Sour Grapes

Story by Tahbzur on SoFurry

, , , ,

#2 of Sallegar


He never took the opportunity to actually look up before. It really was a hole in the wall. The double espresso was placed carefully next to the wrist of his suit coat, louder than the arigato and doumo exchanged under breath. Jesse normally hung his shoulder-length hair around his face like an iron curtain of ignorance, oblivious to the time, place, and situation he begrudgingly placed himself in those few months ago. Today was different, though. Very new.

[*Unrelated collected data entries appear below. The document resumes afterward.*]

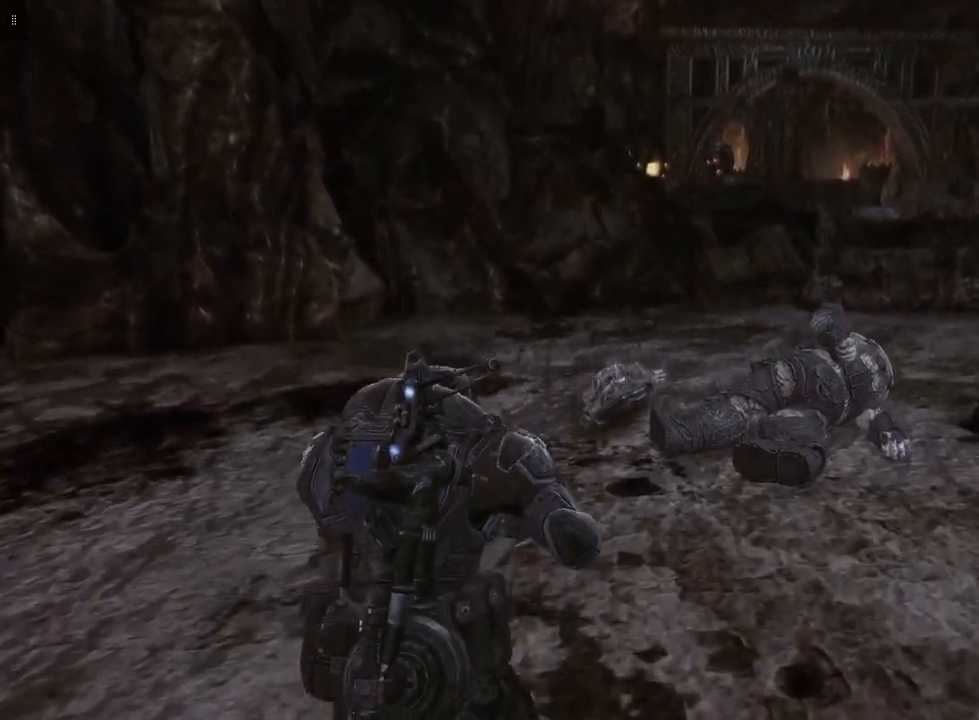
{"buttons": [], "left_stick": "up", "right_stick": "down-right", "events": []}
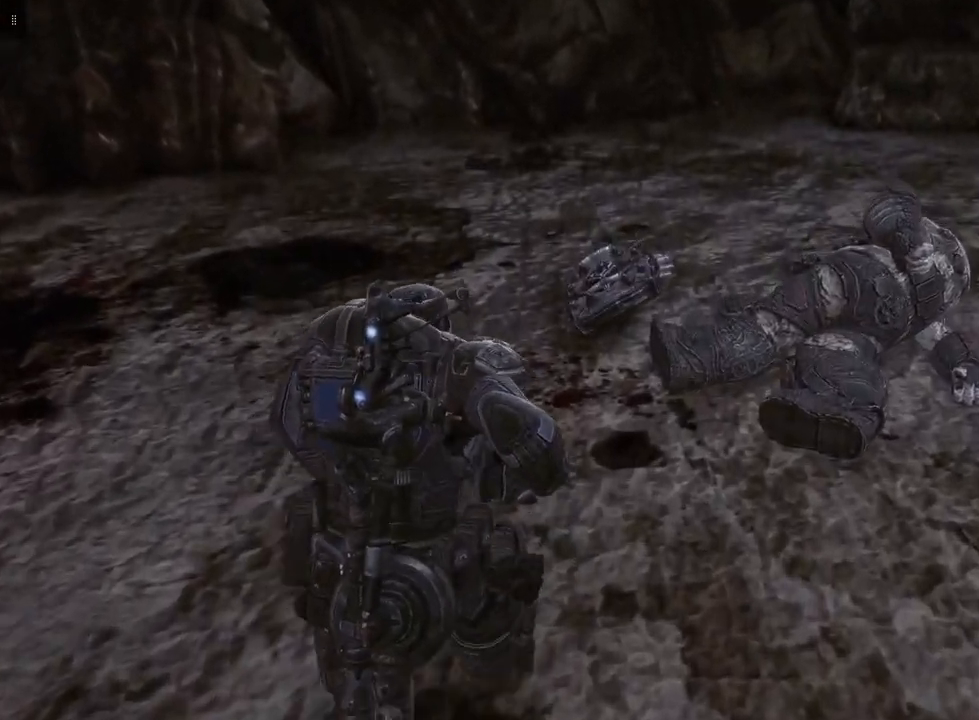
{"buttons": [], "left_stick": "up", "right_stick": "down-right", "events": []}
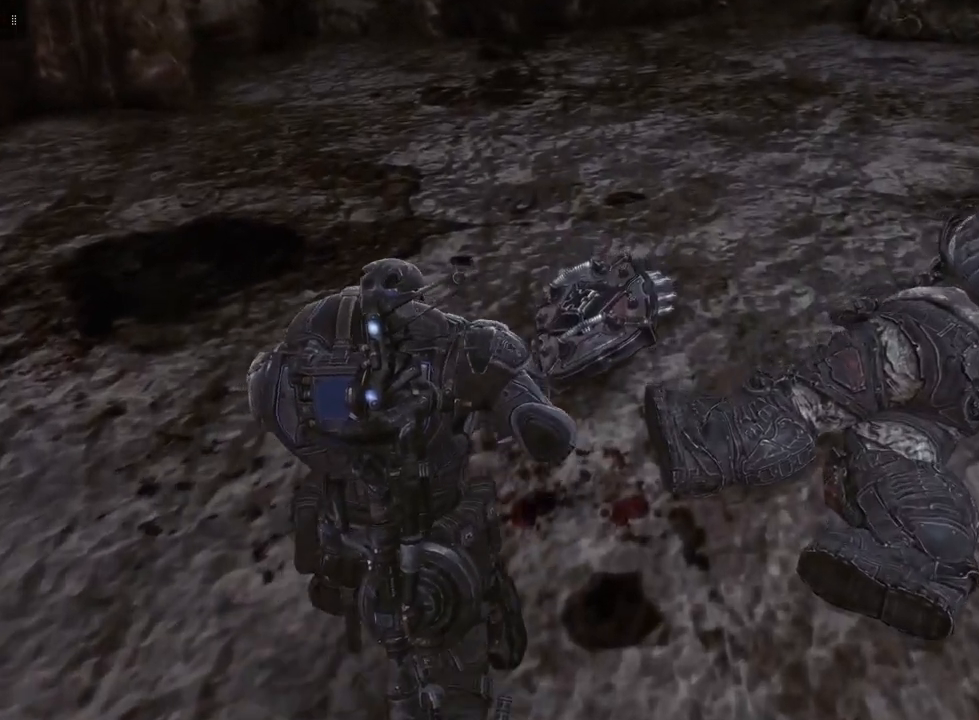
{"buttons": [], "left_stick": "up-right", "right_stick": "right", "events": [[467, "left_stick", "up-right"], [467, "right_stick", "right"]]}
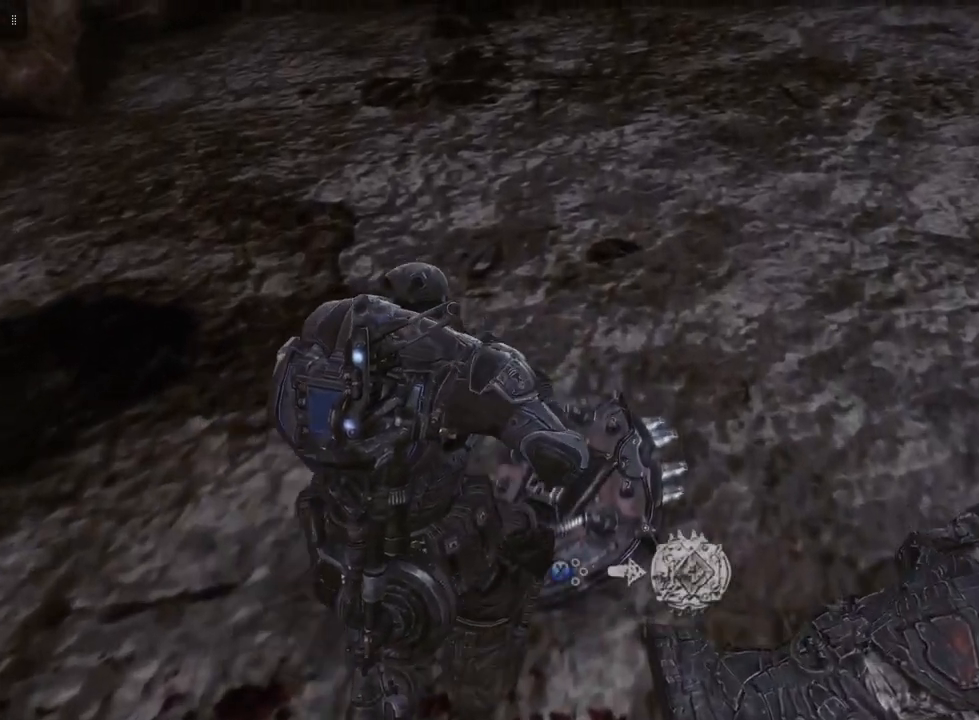
{"buttons": [], "left_stick": "center", "right_stick": "center", "events": [[83, "right_stick", "center"], [100, "left_stick", "center"], [383, "X", "down"], [500, "X", "up"]]}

A solid hand clapped Jesse on the back, the hand's owner pulling up a seat next to him at the bar. "You're back!"

Jesse met the ex-pat and his particular scent with a nod, "Yup, here just about every morning." The ex-pat produced a perfect smile, the kind produced from a cross-section of wealth Jesse was familiar with perhaps only on a professional level.

"That so. Say, don't mind me sayin', but it looks like you took my advice, eh?"

Jesse frowned, "I'm sorry, I don't understand." Another clap on the back, another wave of gin-infused oxygen.

"About the ladies! I could tell you needed a good lay, looks like you got one, and I'm glad to have been a part of it." The ex-pat turns to the barkeep, "I'll have what he's having, Master, but make mine with Grand Marnier. Hair of the dog, am I right?"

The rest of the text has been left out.